[Transcribed page contents]
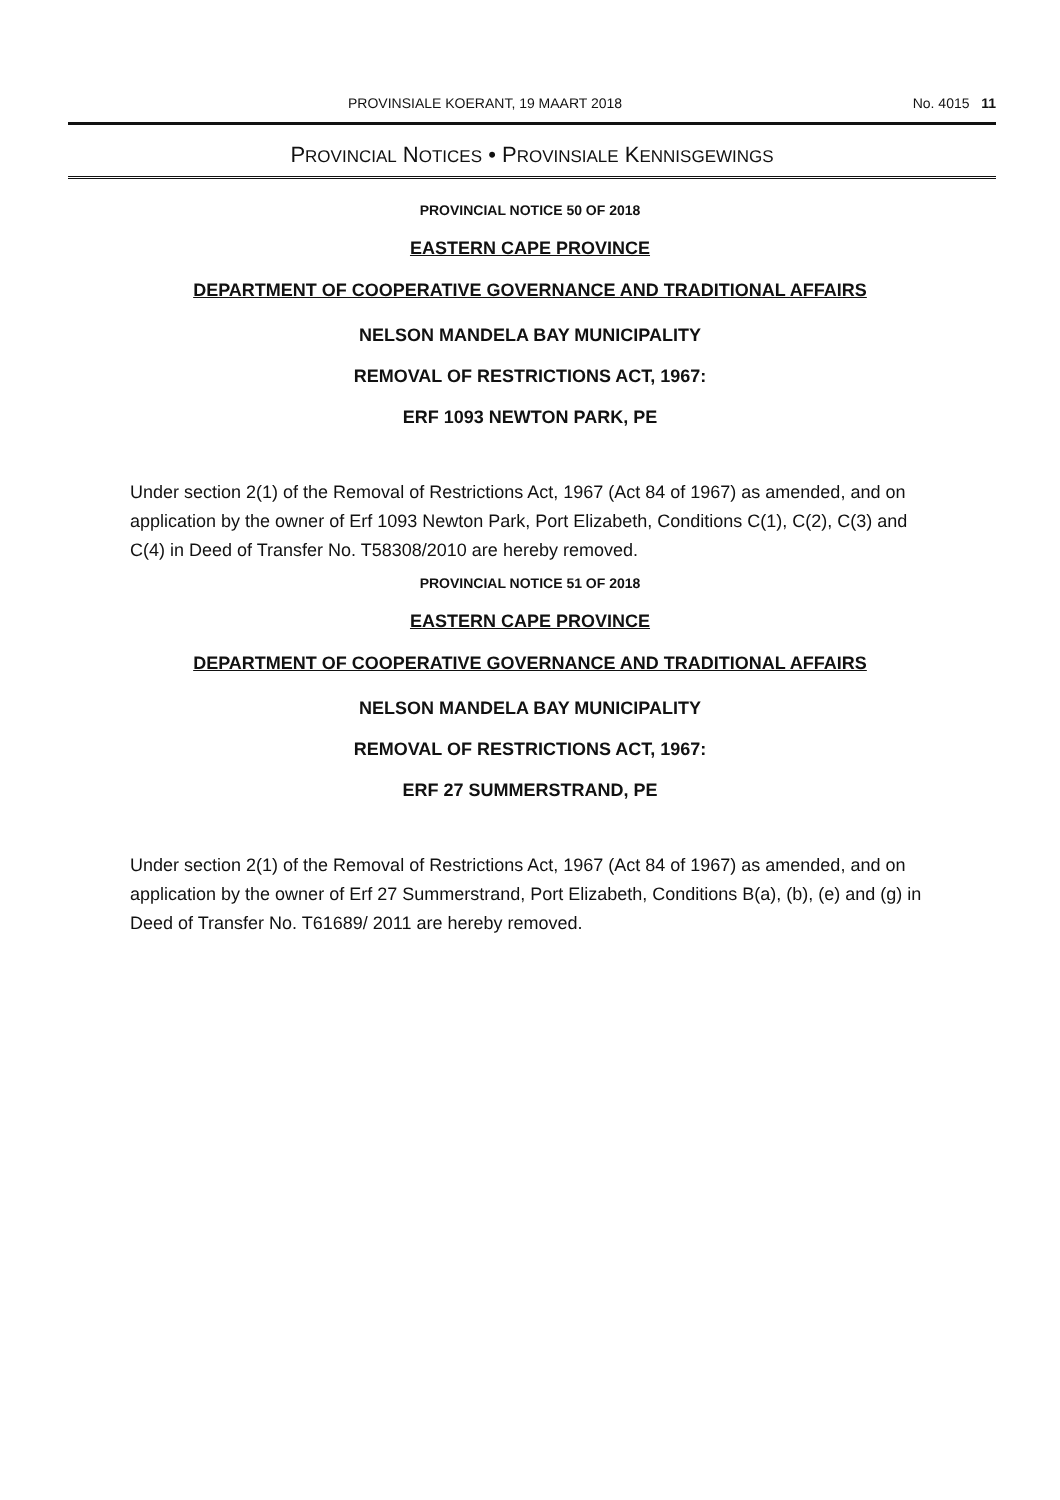PROVINSIALE KOERANT, 19 MAART 2018 No. 4015 11
PROVINCIAL NOTICES • PROVINSIALE KENNISGEWINGS
PROVINCIAL NOTICE 50 OF 2018
EASTERN CAPE PROVINCE
DEPARTMENT OF COOPERATIVE GOVERNANCE AND TRADITIONAL AFFAIRS
NELSON MANDELA BAY MUNICIPALITY
REMOVAL OF RESTRICTIONS ACT, 1967:
ERF 1093 NEWTON PARK, PE
Under section 2(1) of the Removal of Restrictions Act, 1967 (Act 84 of 1967) as amended, and on application by the owner of Erf 1093 Newton Park, Port Elizabeth, Conditions C(1), C(2), C(3) and C(4) in Deed of Transfer No. T58308/2010 are hereby removed.
PROVINCIAL NOTICE 51 OF 2018
EASTERN CAPE PROVINCE
DEPARTMENT OF COOPERATIVE GOVERNANCE AND TRADITIONAL AFFAIRS
NELSON MANDELA BAY MUNICIPALITY
REMOVAL OF RESTRICTIONS ACT, 1967:
ERF 27 SUMMERSTRAND, PE
Under section 2(1) of the Removal of Restrictions Act, 1967 (Act 84 of 1967) as amended, and on application by the owner of Erf 27 Summerstrand, Port Elizabeth, Conditions B(a), (b), (e) and (g) in Deed of Transfer No. T61689/ 2011 are hereby removed.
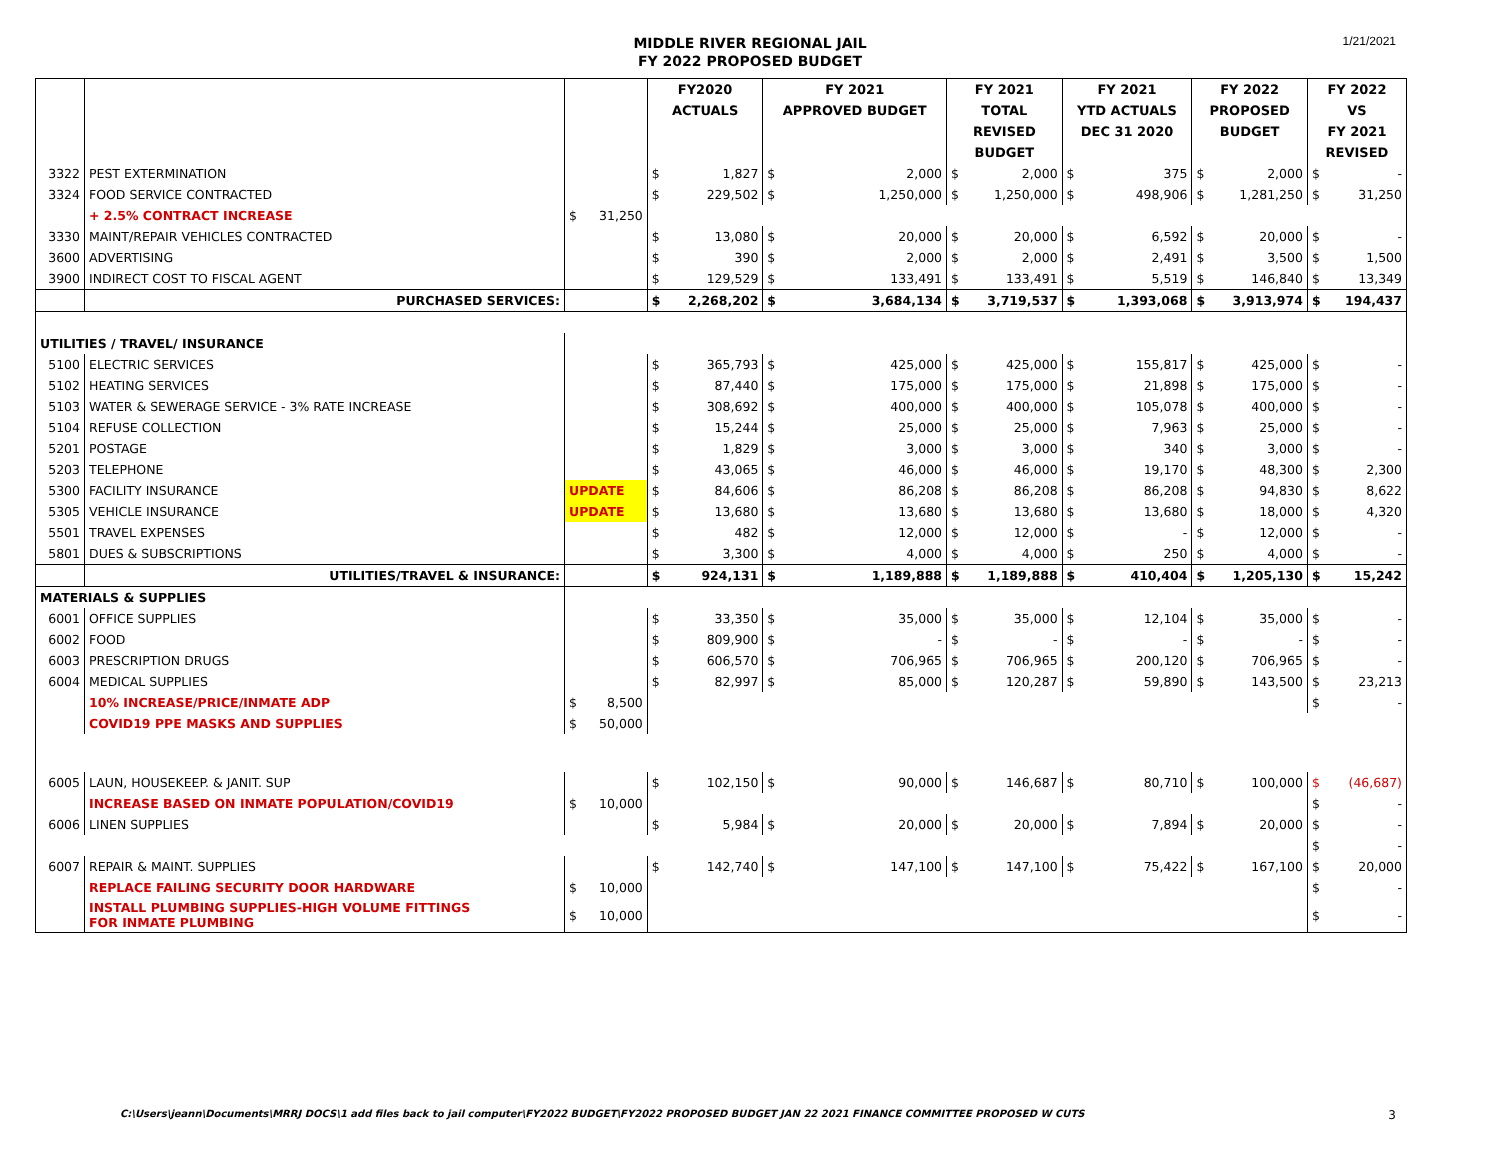MIDDLE RIVER REGIONAL JAIL
FY 2022 PROPOSED BUDGET
1/21/2021
| | | | | FY2020 | | FY 2021 | | FY 2021 | | FY 2021 | | FY 2022 | | FY 2022 | |
| --- | --- | --- | --- | --- | --- | --- | --- | --- | --- | --- | --- | --- | --- | --- | --- |
| | | | | ACTUALS | | APPROVED BUDGET | | TOTAL | | YTD ACTUALS | | PROPOSED | | VS | |
| | | | | | | | | REVISED | | DEC 31 2020 | | BUDGET | | FY 2021 | |
| | | | | | | | | BUDGET | | | | | | REVISED | |
| 3322 | PEST EXTERMINATION | | | $ | 1,827 | $ | 2,000 | $ | 2,000 | $ | 375 | $ | 2,000 | $ | - |
| 3324 | FOOD SERVICE CONTRACTED | | | $ | 229,502 | $ | 1,250,000 | $ | 1,250,000 | $ | 498,906 | $ | 1,281,250 | $ | 31,250 |
| | + 2.5% CONTRACT INCREASE | $ | 31,250 | | | | | | | | | | | | |
| 3330 | MAINT/REPAIR VEHICLES CONTRACTED | | | $ | 13,080 | $ | 20,000 | $ | 20,000 | $ | 6,592 | $ | 20,000 | $ | - |
| 3600 | ADVERTISING | | | $ | 390 | $ | 2,000 | $ | 2,000 | $ | 2,491 | $ | 3,500 | $ | 1,500 |
| 3900 | INDIRECT COST TO FISCAL AGENT | | | $ | 129,529 | $ | 133,491 | $ | 133,491 | $ | 5,519 | $ | 146,840 | $ | 13,349 |
| | PURCHASED SERVICES: | | | $ | 2,268,202 | $ | 3,684,134 | $ | 3,719,537 | $ | 1,393,068 | $ | 3,913,974 | $ | 194,437 |
| UTILITIES / TRAVEL/ INSURANCE | | | | | | | | | | | | | | | |
| 5100 | ELECTRIC SERVICES | | | $ | 365,793 | $ | 425,000 | $ | 425,000 | $ | 155,817 | $ | 425,000 | $ | - |
| 5102 | HEATING SERVICES | | | $ | 87,440 | $ | 175,000 | $ | 175,000 | $ | 21,898 | $ | 175,000 | $ | - |
| 5103 | WATER & SEWERAGE SERVICE - 3% RATE INCREASE | | | $ | 308,692 | $ | 400,000 | $ | 400,000 | $ | 105,078 | $ | 400,000 | $ | - |
| 5104 | REFUSE COLLECTION | | | $ | 15,244 | $ | 25,000 | $ | 25,000 | $ | 7,963 | $ | 25,000 | $ | - |
| 5201 | POSTAGE | | | $ | 1,829 | $ | 3,000 | $ | 3,000 | $ | 340 | $ | 3,000 | $ | - |
| 5203 | TELEPHONE | | | $ | 43,065 | $ | 46,000 | $ | 46,000 | $ | 19,170 | $ | 48,300 | $ | 2,300 |
| 5300 | FACILITY INSURANCE | UPDATE | | $ | 84,606 | $ | 86,208 | $ | 86,208 | $ | 86,208 | $ | 94,830 | $ | 8,622 |
| 5305 | VEHICLE INSURANCE | UPDATE | | $ | 13,680 | $ | 13,680 | $ | 13,680 | $ | 13,680 | $ | 18,000 | $ | 4,320 |
| 5501 | TRAVEL EXPENSES | | | $ | 482 | $ | 12,000 | $ | 12,000 | $ | - | $ | 12,000 | $ | - |
| 5801 | DUES & SUBSCRIPTIONS | | | $ | 3,300 | $ | 4,000 | $ | 4,000 | $ | 250 | $ | 4,000 | $ | - |
| | UTILITIES/TRAVEL & INSURANCE: | | | $ | 924,131 | $ | 1,189,888 | $ | 1,189,888 | $ | 410,404 | $ | 1,205,130 | $ | 15,242 |
| MATERIALS & SUPPLIES | | | | | | | | | | | | | | | |
| 6001 | OFFICE SUPPLIES | | | $ | 33,350 | $ | 35,000 | $ | 35,000 | $ | 12,104 | $ | 35,000 | $ | - |
| 6002 | FOOD | | | $ | 809,900 | $ | - | $ | - | $ | - | $ | - | $ | - |
| 6003 | PRESCRIPTION DRUGS | | | $ | 606,570 | $ | 706,965 | $ | 706,965 | $ | 200,120 | $ | 706,965 | $ | - |
| 6004 | MEDICAL SUPPLIES | | | $ | 82,997 | $ | 85,000 | $ | 120,287 | $ | 59,890 | $ | 143,500 | $ | 23,213 |
| | 10% INCREASE/PRICE/INMATE ADP | $ | 8,500 | | | | | | | | | | | $ | - |
| | COVID19 PPE MASKS AND SUPPLIES | $ | 50,000 | | | | | | | | | | | | |
| 6005 | LAUN, HOUSEKEEP. & JANIT. SUP | | | $ | 102,150 | $ | 90,000 | $ | 146,687 | $ | 80,710 | $ | 100,000 | $ | (46,687) |
| | INCREASE BASED ON INMATE POPULATION/COVID19 | $ | 10,000 | | | | | | | | | | | $ | - |
| 6006 | LINEN SUPPLIES | | | $ | 5,984 | $ | 20,000 | $ | 20,000 | $ | 7,894 | $ | 20,000 | $ | - |
| | | | | | | | | | | | | | | $ | - |
| 6007 | REPAIR & MAINT. SUPPLIES | | | $ | 142,740 | $ | 147,100 | $ | 147,100 | $ | 75,422 | $ | 167,100 | $ | 20,000 |
| | REPLACE FAILING SECURITY DOOR HARDWARE | $ | 10,000 | | | | | | | | | | | $ | - |
| | INSTALL PLUMBING SUPPLIES-HIGH VOLUME FITTINGS FOR INMATE PLUMBING | $ | 10,000 | | | | | | | | | | | $ | - |
C:\Users\jeann\Documents\MRRJ DOCS\1 add files back to jail computer\FY2022 BUDGET\FY2022 PROPOSED BUDGET JAN 22 2021 FINANCE COMMITTEE PROPOSED W CUTS
3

Assigned task - Pull out all lines from the entries above that include the word "Under".

Exercise solution -
Under section 2(1) of the Removal of Restrictions Act, 1967 (Act 84 of 1967) as amended, and on application by the owner of Erf 1093 Newton Park, Port Elizabeth, Conditions C(1), C(2), C(3) and C(4) in Deed of Transfer No. T58308/2010 are hereby removed.
Under section 2(1) of the Removal of Restrictions Act, 1967 (Act 84 of 1967) as amended, and on application by the owner of Erf 27 Summerstrand, Port Elizabeth, Conditions B(a), (b), (e) and (g) in Deed of Transfer No. T61689/ 2011 are hereby removed.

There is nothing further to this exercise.